Problem
Reproduce the listing below verbatim, beginning with the line that contains "order: Rosales" and ending after the line that contains "genus: Myriopteris", both lines included.

::: Source data

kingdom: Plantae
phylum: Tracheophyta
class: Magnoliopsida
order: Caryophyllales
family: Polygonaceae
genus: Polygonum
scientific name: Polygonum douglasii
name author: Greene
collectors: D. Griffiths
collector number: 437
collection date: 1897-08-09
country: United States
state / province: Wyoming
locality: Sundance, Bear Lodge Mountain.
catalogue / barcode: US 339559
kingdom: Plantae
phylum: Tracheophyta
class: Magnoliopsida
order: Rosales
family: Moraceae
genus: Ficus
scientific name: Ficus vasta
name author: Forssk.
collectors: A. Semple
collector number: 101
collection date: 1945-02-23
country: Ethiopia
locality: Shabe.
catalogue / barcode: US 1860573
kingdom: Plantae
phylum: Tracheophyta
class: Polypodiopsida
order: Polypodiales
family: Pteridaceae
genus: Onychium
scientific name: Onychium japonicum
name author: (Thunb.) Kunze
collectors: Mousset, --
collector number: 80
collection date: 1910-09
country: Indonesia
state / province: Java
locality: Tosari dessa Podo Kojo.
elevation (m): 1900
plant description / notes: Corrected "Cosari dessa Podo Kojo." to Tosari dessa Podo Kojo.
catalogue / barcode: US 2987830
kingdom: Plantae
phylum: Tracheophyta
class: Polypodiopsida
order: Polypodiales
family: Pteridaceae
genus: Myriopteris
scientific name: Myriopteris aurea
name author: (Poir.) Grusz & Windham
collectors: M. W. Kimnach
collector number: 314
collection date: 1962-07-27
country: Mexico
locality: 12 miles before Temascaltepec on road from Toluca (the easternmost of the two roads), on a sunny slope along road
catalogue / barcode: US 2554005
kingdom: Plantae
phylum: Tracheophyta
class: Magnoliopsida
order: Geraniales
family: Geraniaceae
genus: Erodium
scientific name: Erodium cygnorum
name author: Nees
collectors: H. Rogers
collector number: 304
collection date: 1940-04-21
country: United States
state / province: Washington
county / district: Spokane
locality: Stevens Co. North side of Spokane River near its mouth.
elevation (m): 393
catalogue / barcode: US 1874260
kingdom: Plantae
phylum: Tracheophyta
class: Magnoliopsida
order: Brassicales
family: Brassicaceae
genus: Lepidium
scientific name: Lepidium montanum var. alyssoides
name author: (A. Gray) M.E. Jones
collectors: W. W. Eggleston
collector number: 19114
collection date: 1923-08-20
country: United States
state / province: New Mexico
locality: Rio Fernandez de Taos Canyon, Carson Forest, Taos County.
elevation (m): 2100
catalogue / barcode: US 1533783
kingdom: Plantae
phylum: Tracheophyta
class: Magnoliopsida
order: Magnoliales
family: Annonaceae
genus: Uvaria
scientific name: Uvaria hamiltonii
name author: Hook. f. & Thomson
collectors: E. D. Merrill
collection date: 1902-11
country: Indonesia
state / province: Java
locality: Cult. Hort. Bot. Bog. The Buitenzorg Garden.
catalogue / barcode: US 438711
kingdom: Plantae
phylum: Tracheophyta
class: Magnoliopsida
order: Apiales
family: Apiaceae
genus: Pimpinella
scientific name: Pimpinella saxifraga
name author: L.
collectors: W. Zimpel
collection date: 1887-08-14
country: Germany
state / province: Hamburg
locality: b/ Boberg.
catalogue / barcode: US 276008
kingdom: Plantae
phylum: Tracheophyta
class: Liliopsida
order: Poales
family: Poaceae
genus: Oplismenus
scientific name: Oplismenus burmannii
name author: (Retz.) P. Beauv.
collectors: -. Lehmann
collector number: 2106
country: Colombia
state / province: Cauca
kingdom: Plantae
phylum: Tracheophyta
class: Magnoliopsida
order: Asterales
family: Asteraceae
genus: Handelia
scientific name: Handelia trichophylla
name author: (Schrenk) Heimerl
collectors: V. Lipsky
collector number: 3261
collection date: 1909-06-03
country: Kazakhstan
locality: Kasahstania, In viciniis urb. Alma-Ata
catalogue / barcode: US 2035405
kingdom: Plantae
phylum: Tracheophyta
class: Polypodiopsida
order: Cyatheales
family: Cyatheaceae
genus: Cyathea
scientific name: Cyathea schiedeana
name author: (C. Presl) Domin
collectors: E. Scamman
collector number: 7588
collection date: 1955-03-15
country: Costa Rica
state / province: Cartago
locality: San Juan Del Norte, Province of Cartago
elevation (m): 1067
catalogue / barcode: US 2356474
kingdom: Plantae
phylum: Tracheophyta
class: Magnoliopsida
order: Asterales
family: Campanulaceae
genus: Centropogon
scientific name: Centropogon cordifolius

::::::

Exercise output
order: Rosales
family: Moraceae
genus: Ficus
scientific name: Ficus vasta
name author: Forssk.
collectors: A. Semple
collector number: 101
collection date: 1945-02-23
country: Ethiopia
locality: Shabe.
catalogue / barcode: US 1860573
kingdom: Plantae
phylum: Tracheophyta
class: Polypodiopsida
order: Polypodiales
family: Pteridaceae
genus: Onychium
scientific name: Onychium japonicum
name author: (Thunb.) Kunze
collectors: Mousset, --
collector number: 80
collection date: 1910-09
country: Indonesia
state / province: Java
locality: Tosari dessa Podo Kojo.
elevation (m): 1900
plant description / notes: Corrected "Cosari dessa Podo Kojo." to Tosari dessa Podo Kojo.
catalogue / barcode: US 2987830
kingdom: Plantae
phylum: Tracheophyta
class: Polypodiopsida
order: Polypodiales
family: Pteridaceae
genus: Myriopteris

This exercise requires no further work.